• Safe to ignore warnings about function mistaken as primitive?

    From G.B.@21:1/5 to All on Sun Jul 10 10:45:24 2022
    GNAT warns about primitive operations appearing too late in the text.
    In the following example, though, F is not meant to be a primitive
    operation of A.Some_Tagged, but instead one of type B.Plain.

    Can I ignore the warning?


    gcc -gnatl -c rt_warn.ads

    GNAT 11.2.0
    Copyright 1992-2021, Free Software Foundation, Inc.
    cannot generate code for file rt_warn.ads (package spec)


    Compiling: rt_warn.ads
    Source file time stamp: 2022-07-10 08:34:32
    Compiled at: 2022-07-10 10:34:39

    1. package Rt_Warn is
    2.
    3. package A is
    4.
    5. type Some_Tagged is interface;
    6.

• Given data:

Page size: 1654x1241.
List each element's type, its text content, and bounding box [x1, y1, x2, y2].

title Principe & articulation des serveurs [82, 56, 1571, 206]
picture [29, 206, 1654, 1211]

• Objective:
Continue the forum post about the GNAT warning on primitive operations from where it stops.

• Exercise answer:
    7. end A;
    8.
    9. package B is
    10.
    11. type Plain is private;
    12.
    13. function F (Param : A.Some_Tagged) return Plain;
    |
    >>> warning: declaration of "F" is too late
    >>> warning: spec should appear immediately after declaration of "Some_Tagged"

    14. function FC (Param : A.Some_Tagged'Class) return Plain;
    15. private
    16. type Plain is record
    17. null;
    18. end record;
    19. end B;
    20.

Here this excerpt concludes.